A VA facility in Memphis used a team-based approach to monitor patients and provide skin care, dropping its rate of pressure ulcer development from 11.5 percent to zero. LDS Hospital in Salt Lake City built a computerized system to track drug allergies, monitor kidney function during antibiotic treatment, and provide real-time feedback to physicians. The result was a 75 percent decline in adverse drug reactions related to antibiotics.

The financial case is equally clear. Brigham and Women’s Hospital spent $11.8 million over ten years developing and running a computerized physician order entry system. That system saved the hospital $28.5 million over the same period, roughly $2.2 million per year, through reduced drug costs, fewer unnecessary lab and radiology tests, and improved workflow. The system took more than five years to show a net benefit, which illustrates an important reality: quality improvement is a long-term investment.

Common Barriers to Implementation

Despite clear evidence that quality improvement works, many organizations struggle to sustain it. Research in primary care settings has identified several recurring obstacles. The most fundamental is time. Clinicians whose days are filled with patient appointments find it difficult to collect data, analyze it, and run improvement cycles. Quality improvement is additional work layered on top of already demanding schedules, and without dedicated time or staffing, projects stall.

Resource and staff shortages compound the problem. Many quality improvement projects end up simply trying to prevent quality from degrading rather than genuinely improving it, because teams are already stretched thin. When organizations assign new tasks and patient loads without adding resources, improvement work becomes what one study described as a “mission impossible.”

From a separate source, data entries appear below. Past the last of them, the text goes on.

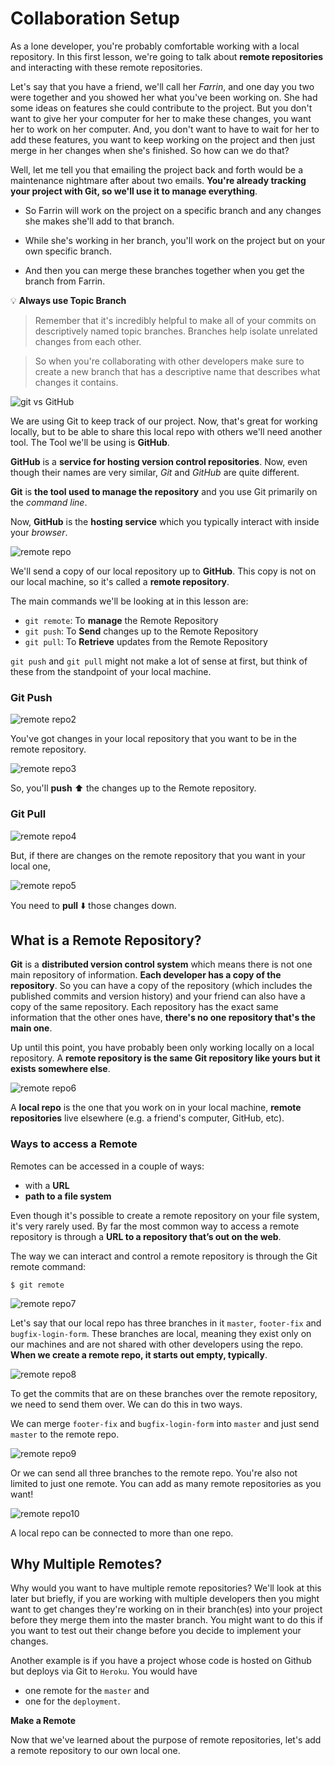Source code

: # Collaboration Setup

As a lone developer, you're probably comfortable working with a local repository. In this first lesson, we're going to talk about **remote repositories** and interacting with these remote repositories.

Let's say that you have a friend, we'll call her *Farrin*, and one day you two were together and you showed her what you've been working on. She had some ideas on features she could contribute to the project. But you don't want to give her your computer for her to make these changes, you want her to work on her computer. And, you don't want to have to wait for her to add these features, you want to keep working on the project and then just merge in her changes when she's finished. So how can we do that?

Well, let me tell you that emailing the project back and forth would be a maintenance nightmare after about two emails. **You're already tracking your project with Git, so we'll use it to manage everything**.

- So Farrin will work on the project on a specific branch and any changes she makes she'll add to that branch.

- While she's working in her branch, you'll work on the project but on your own specific branch.

- And then you can merge these branches together when you get the branch from Farrin.

:bulb: **Always use Topic Branch**

> Remember that it's incredibly helpful to make all of your commits on descriptively named topic branches. Branches help isolate unrelated changes from each other.

> So when you're collaborating with other developers make sure to create a new branch that has a descriptive name that describes what changes it contains.

![git vs GitHub](./images/01_remote.png)

We are using Git to keep track of our project. Now, that's great for working locally, but to be able to share this local repo with others we'll need another tool. The Tool we'll be using is **GitHub**.

**GitHub** is a **service for hosting version control repositories**. Now, even though their names are very similar, *Git* and *GitHub* are quite different.

**Git** is **the tool used to manage the repository** and you use Git primarily on the *command line*.

Now, **GitHub** is the **hosting service** which you typically interact with inside your *browser*.

![remote repo](./images/02_remote.png)

We'll send a copy of our local repository up to **GitHub**. This copy is not on our local machine, so it's called a **remote repository**.

The main commands we'll be looking at in this lesson are:

- `git remote`: To **manage** the Remote Repository
- `git push`: To **Send** changes up to the Remote Repository
- `git pull`: To **Retrieve** updates from the Remote Repository

`git push` and `git pull` might not make a lot of sense at first, but think of these from the standpoint of your local machine.

### Git Push

![remote repo2](./images/03_remote.png)

You've got changes in your local repository that you want to be in the remote repository.

![remote repo3](./images/04_push.png)

So, you'll **push** :arrow_up: the changes up to the Remote repository.

### Git Pull

![remote repo4](./images/05_pull.png)

But, if there are changes on the remote repository that you want in your local one,

![remote repo5](./images/06_pull.png)

You need to **pull** :arrow_down: those changes down.

## What is a Remote Repository?

**Git** is a **distributed version control system** which means there is not one main repository of information. **Each developer has a copy of the repository**. So you can have a copy of the repository (which includes the published commits and version history) and your friend can also have a copy of the same repository. Each repository has the exact same information that the other ones have, **there's no one repository that's the main one**.

Up until this point, you have probably been only working locally on a local repository. A **remote repository is the same Git repository like yours but it exists somewhere else**.

![remote repo6](./images/07_remote.png)

A **local repo** is the one that you work on in your local machine, **remote repositories** live elsewhere (e.g. a friend's computer, GitHub, etc).

### Ways to access a Remote

Remotes can be accessed in a couple of ways:

- with a **URL**
- **path to a file system**

Even though it's possible to create a remote repository on your file system, it's very rarely used. By far the most common way to access a remote repository is through a **URL to a repository that’s out on the web**.

The way we can interact and control a remote repository is through the Git remote command:

`$ git remote`

![remote repo7](./images/08_remote.png)

Let's say that our local repo has three branches in it `master`, `footer-fix` and `bugfix-login-form`. These branches are local, meaning they exist only on our machines and are not shared with other developers using the repo. **When we create a remote repo, it starts out empty, typically**.

![remote repo8](./images/09_remote.png)

To get the commits that are on these branches over the remote repository, we need to send them over. We can do this in two ways.

We can merge `footer-fix` and `bugfix-login-form` into `master` and just send `master` to the remote repo.

![remote repo9](./images/10_remote.png)

Or we can send all three branches to the remote repo. You're also not limited to just one remote. You can add as many remote repositories as you want!

![remote repo10](./images/11_remote.png)

A local repo can be connected to more than one repo.

## Why Multiple Remotes?

Why would you want to have multiple remote repositories? We'll look at this later but briefly, if you are working with multiple developers then you might want to get changes they're working on in their branch(es) into your project before they merge them into the master branch. You might want to do this if you want to test out their change before you decide to implement your changes.

Another example is if you have a project whose code is hosted on Github but deploys via Git to `Heroku`. You would have

- one remote for the `master` and
- one for the `deployment`.

**Make a Remote**

Now that we've learned about the purpose of remote repositories, let's add a remote repository to our own local one.
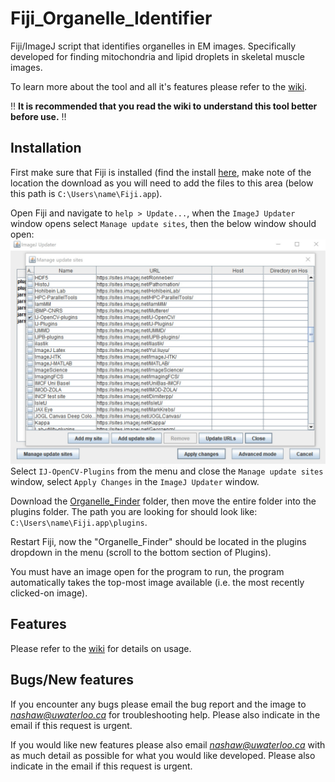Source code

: # Fiji_Organelle_Identifier
Fiji/ImageJ script that identifies organelles in EM images. Specifically developed for finding mitochondria and lipid droplets in skeletal muscle images.

To learn more about the tool and all it's features please refer to the [wiki](https://github.com/NickiShaw/Fiji_Organelle_Identifier/wiki).

:bangbang: **It is recommended that you read the wiki to understand this tool better before use.** :bangbang:


## Installation
First make sure that Fiji is installed (find the install [here](https://imagej.net/Fiji/Downloads), make note of the location the download as you will need to add the files to this area (below this path is `C:\Users\name\Fiji.app`).

Open Fiji and navigate to `help > Update...`, when the `ImageJ Updater` window opens select `Manage update sites`, then the below window should open:
![Manage update sites](https://github.com/NickiShaw/Fiji_Organelle_Identifier/blob/main/Images/update.jpg)
Select `IJ-OpenCV-Plugins` from the menu and close the `Manage update sites` window, select `Apply Changes` in the `ImageJ Updater` window.

Download the [Organelle_Finder](https://github.com/NickiShaw/Fiji_Organelle_Identifier/tree/main/Organelle_Finder) folder, then move the entire folder into the plugins folder. The path you are looking for should look like: `C:\Users\name\Fiji.app\plugins`.

Restart Fiji, now the "Organelle_Finder" should be located in the plugins dropdown in the menu (scroll to the bottom section of Plugins).

You must have an image open for the program to run, the program automatically takes the top-most image available (i.e. the most recently clicked-on image).

## Features

Please refer to the [wiki](https://github.com/NickiShaw/Fiji_Organelle_Identifier/wiki) for details on usage.

## Bugs/New features

If you encounter any bugs please email the bug report and the image to *nashaw@uwaterloo.ca* for troubleshooting help. Please also indicate in the email if this request is urgent.

If you would like new features please also email *nashaw@uwaterloo.ca* with as much detail as possible for what you would like developed. Please also indicate in the email if this request is urgent.
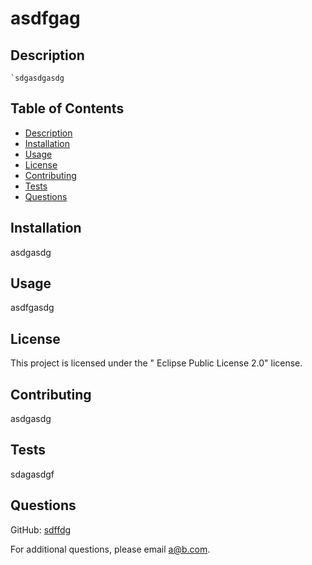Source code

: # asdfgag
    
    
    
  
## Description
    `sdgasdgasdg

## Table of Contents
  - [Description](#description)
  - [Installation](#installation)
  - [Usage](#usage)
  - [License](#license)
  - [Contributing](#contributing)
  - [Tests](#tests)
  - [Questions](#questions)
  

## Installation
asdgasdg

## Usage
asdfgasdg

## License
This project is licensed under the " Eclipse Public License 2.0" license.

## Contributing
asdgasdg

## Tests
sdagasdgf

## Questions
GitHub: [sdffdg](https://github.com/sdffdg)

For additional questions, please email [a@b.com](mailto:a@b.com).
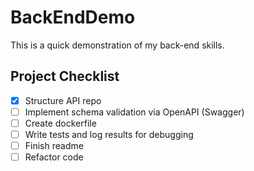 # BackEndDemo

This is a quick demonstration of my back-end skills.

## Project Checklist

- [x] Structure API repo
- [ ] Implement schema validation via OpenAPI (Swagger)
- [ ] Create dockerfile
- [ ] Write tests and log results for debugging
- [ ] Finish readme
- [ ] Refactor code
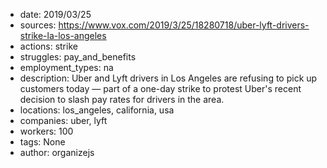 - date: 2019/03/25
- sources: https://www.vox.com/2019/3/25/18280718/uber-lyft-drivers-strike-la-los-angeles
- actions: strike
- struggles: pay_and_benefits
- employment_types: na
- description: Uber and Lyft drivers in Los Angeles are refusing to pick up customers today — part of a one-day strike to protest Uber's recent decision to slash pay rates for drivers in the area.
- locations: los_angeles, california, usa
- companies: uber, lyft
- workers: 100
- tags: None
- author: organizejs
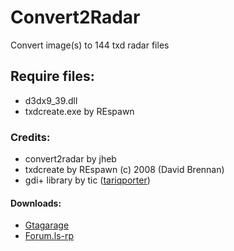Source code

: # Convert2Radar
Convert image(s) to 144 txd radar files

## Require files:
* d3dx9_39.dll
* txdcreate.exe by REspawn

### Credits:
* convert2radar by jheb
* txdcreate     by REspawn (c) 2008 (David Brennan)
* gdi+ library	by tic ([tariqporter](https://github.com/tariqporter/Gdip/blob/master/Gdip.ahk))

#### Downloads:
* [Gtagarage](http://www.gtagarage.com/mods/show.php?id=29048)
* [Forum.ls-rp](https://forum.ls-rp.com/viewtopic.php?f=222&t=650232)
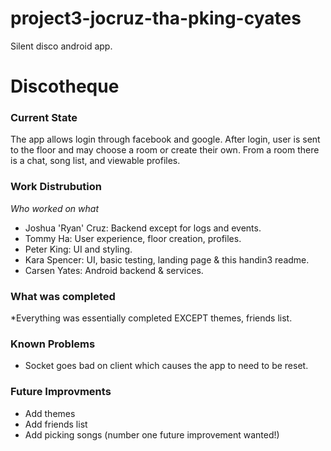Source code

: # project3-jocruz-tha-pking-cyates
Silent disco android app.

# Discotheque #
### Current State ###
The app allows login through facebook and google.  After login, user is sent to the floor and may choose a room or create their own.
From a room there is a chat, song list, and viewable profiles.

### Work Distrubution ###
_Who worked on what_

* Joshua 'Ryan' Cruz: Backend except for logs and events.
* Tommy Ha: User experience, floor creation, profiles.
* Peter King: UI and styling. 
* Kara Spencer: UI, basic testing, landing page & this handin3 readme.
* Carsen Yates: Android backend & services. 

### What was completed ###
*Everything was essentially completed EXCEPT themes, friends list. 
 
### Known Problems ###
* Socket goes bad on client which causes the app to need to be reset.

### Future Improvments ###
* Add themes
* Add friends list
* Add picking songs (number one future improvement wanted!)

Cultural barriers matter just as much. When organizations focus their measurement and feedback systems on financial metrics like revenue and patient volume rather than clinical outcomes, staff don’t see quality improvement as relevant to their work. Professionals in one study reported that the dominance of non-clinical measures and external accountability requirements actually hindered their ability to focus on meaningful improvement. Lack of autonomy, where frontline staff have no say in choosing what to improve or how, further erodes engagement.

Current Federal Priorities

In the United States, quality improvement in healthcare is shaped partly by federal incentive programs. Under the Centers for Medicare and Medicaid Services Quality Payment Program, clinicians report on improvement activities in categories that reflect national priorities: achieving health equity, behavioral and mental health, beneficiary engagement, care coordination, emergency preparedness, expanded practice access, patient safety, and population management. Starting in 2025, these activities are no longer weighted differently. Clinicians simply need to complete one or two improvement activities depending on their reporting requirements, a simplification that lowers the administrative burden of participation.